For the rest of the day, I tried to go about my normal routine. I had a job interview. I went to the grocery store. I came back home and was greeted by my upstairs neighbor’s giant flag hanging down his balcony wall. Numbly, found my camera and took this picture, forever cementing where I was when our country was forever changed. I never truly found the routine again. For the rest of the day I just wanted to sit in front of the t.v., hold my dogs, hold my boy friend (it was Jon, my now husband) and cry. I wanted to soak up every detail, hear every breaking story, talk to as many family members as possible.

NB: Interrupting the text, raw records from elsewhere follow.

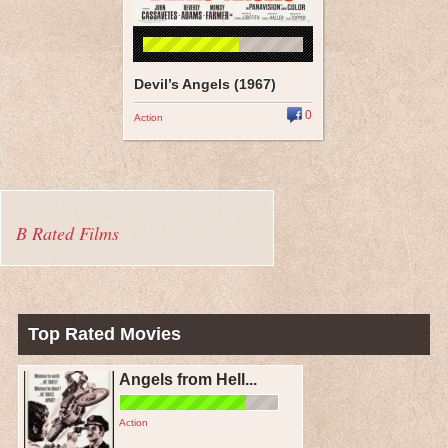
Devil’s Angels (1967)
0
Action
B Rated Films
Top Rated Movies
Angels from Hell...
Action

After the eleventh it was impossible to watch the news anymore. They replayed and relived the moment of terror that gripped me so hard. I had become afraid and nervous any time something new broke into television programming. I didn’t want to see or hear it anymore, I was feeling it and that was enough. For the next few weeks the only thing I could tolerate watching were cartoons. I focused on funny and comical and those were the only things that brought me away from the every day feeling of fear and dread. I don’t think it was until the one year anniversary that I really started to feel like I could put away the anxiety and fear that this one day, September 11th, 2001 brought.

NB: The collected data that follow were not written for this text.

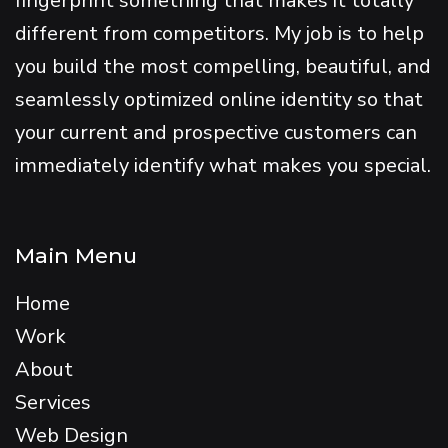
fingerprint something that makes it totally
different from competitors. My job is to help
you build the most compelling, beautiful, and
seamlessly optimized online identity so that
your current and prospective customers can
immediately identify what makes you special.
Main Menu
Home
Work
About
Services
Web Design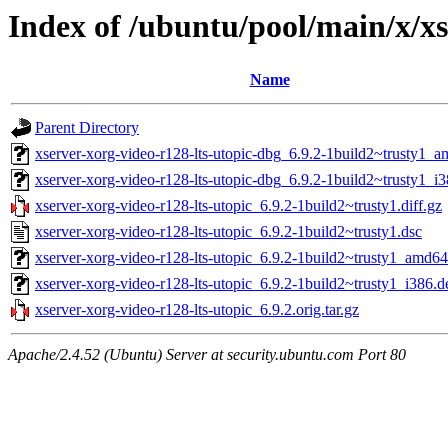
Index of /ubuntu/pool/main/x/xs
Name
Parent Directory
xserver-xorg-video-r128-lts-utopic-dbg_6.9.2-1build2~trusty1_
xserver-xorg-video-r128-lts-utopic-dbg_6.9.2-1build2~trusty1_i
xserver-xorg-video-r128-lts-utopic_6.9.2-1build2~trusty1.diff.gz
xserver-xorg-video-r128-lts-utopic_6.9.2-1build2~trusty1.dsc
xserver-xorg-video-r128-lts-utopic_6.9.2-1build2~trusty1_amd6
xserver-xorg-video-r128-lts-utopic_6.9.2-1build2~trusty1_i386.d
xserver-xorg-video-r128-lts-utopic_6.9.2.orig.tar.gz
Apache/2.4.52 (Ubuntu) Server at security.ubuntu.com Port 80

Today, September 11, 2012, I saw a man at my son’s school wearing a flag tie and it took a second to calculate what day it was, in order to understand why he showed an outward symbol of patriotism. I got a shiver up my spine I realized it was the eleventh and leaned down to Cameron, brushing his silky hair saying, “Do you know what today is?”

“No,” he says.

I smile, he was a tiny thought back when the terror happened, not even close to being alive. Still I say, “Remember last year when I told you about the bad men who crashed airplanes into the building in New York?”

“Oh yeah, I remember,” he says.

“Well, that day was today, but a bunch of years ago. It’s a special day to remember those people who fought for our country and gave their lives so that we don’t have to have these things happen to us again. Will you remember that for me?”

“Yeah, sure,” he says in his cute little way.

He will remember because I tell him. I will remember because I lived it. And together we will never forget.